Take each line in the entries below that holds "occasion" and show it.

# DATA RECORDS
+--

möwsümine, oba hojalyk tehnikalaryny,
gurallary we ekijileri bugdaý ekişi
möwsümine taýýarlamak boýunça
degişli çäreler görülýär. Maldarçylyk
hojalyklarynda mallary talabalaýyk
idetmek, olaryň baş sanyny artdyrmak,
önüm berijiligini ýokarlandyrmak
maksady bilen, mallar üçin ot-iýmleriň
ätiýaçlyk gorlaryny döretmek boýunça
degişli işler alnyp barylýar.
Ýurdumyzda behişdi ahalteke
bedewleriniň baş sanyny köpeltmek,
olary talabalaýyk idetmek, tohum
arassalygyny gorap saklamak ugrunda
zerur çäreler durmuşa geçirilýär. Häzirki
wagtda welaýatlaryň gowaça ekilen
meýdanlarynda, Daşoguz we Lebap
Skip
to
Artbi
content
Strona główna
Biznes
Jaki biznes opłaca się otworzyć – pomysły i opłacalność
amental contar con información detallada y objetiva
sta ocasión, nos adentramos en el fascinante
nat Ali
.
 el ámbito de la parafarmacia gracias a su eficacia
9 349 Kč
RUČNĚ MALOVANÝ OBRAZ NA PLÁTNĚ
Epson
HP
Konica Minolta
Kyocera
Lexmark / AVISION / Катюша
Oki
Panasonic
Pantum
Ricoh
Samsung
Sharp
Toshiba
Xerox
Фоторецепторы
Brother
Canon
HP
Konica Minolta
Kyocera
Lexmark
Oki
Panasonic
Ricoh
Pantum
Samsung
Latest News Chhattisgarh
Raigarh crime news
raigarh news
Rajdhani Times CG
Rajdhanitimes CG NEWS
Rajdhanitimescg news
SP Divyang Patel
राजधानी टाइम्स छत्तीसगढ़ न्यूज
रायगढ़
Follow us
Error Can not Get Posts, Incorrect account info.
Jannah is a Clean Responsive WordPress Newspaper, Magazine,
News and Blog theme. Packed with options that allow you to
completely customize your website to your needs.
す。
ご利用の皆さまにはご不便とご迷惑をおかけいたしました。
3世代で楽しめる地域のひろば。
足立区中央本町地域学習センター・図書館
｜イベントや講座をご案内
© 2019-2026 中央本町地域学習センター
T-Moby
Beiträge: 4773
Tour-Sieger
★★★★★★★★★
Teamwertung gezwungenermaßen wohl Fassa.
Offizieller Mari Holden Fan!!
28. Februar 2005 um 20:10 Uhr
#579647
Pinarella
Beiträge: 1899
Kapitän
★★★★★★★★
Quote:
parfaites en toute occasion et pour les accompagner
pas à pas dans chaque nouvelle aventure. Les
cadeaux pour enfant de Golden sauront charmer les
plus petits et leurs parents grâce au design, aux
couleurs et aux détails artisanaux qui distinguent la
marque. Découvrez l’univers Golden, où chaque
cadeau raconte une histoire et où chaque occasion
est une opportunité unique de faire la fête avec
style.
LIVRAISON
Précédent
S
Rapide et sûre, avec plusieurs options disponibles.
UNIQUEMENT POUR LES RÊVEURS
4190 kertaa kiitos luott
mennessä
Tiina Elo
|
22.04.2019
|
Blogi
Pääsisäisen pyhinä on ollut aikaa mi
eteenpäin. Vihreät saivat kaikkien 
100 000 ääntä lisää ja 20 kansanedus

+--

# OUTPUT
parfaites en toute occasion et pour les accompagner
cadeau raconte une histoire et où chaque occasion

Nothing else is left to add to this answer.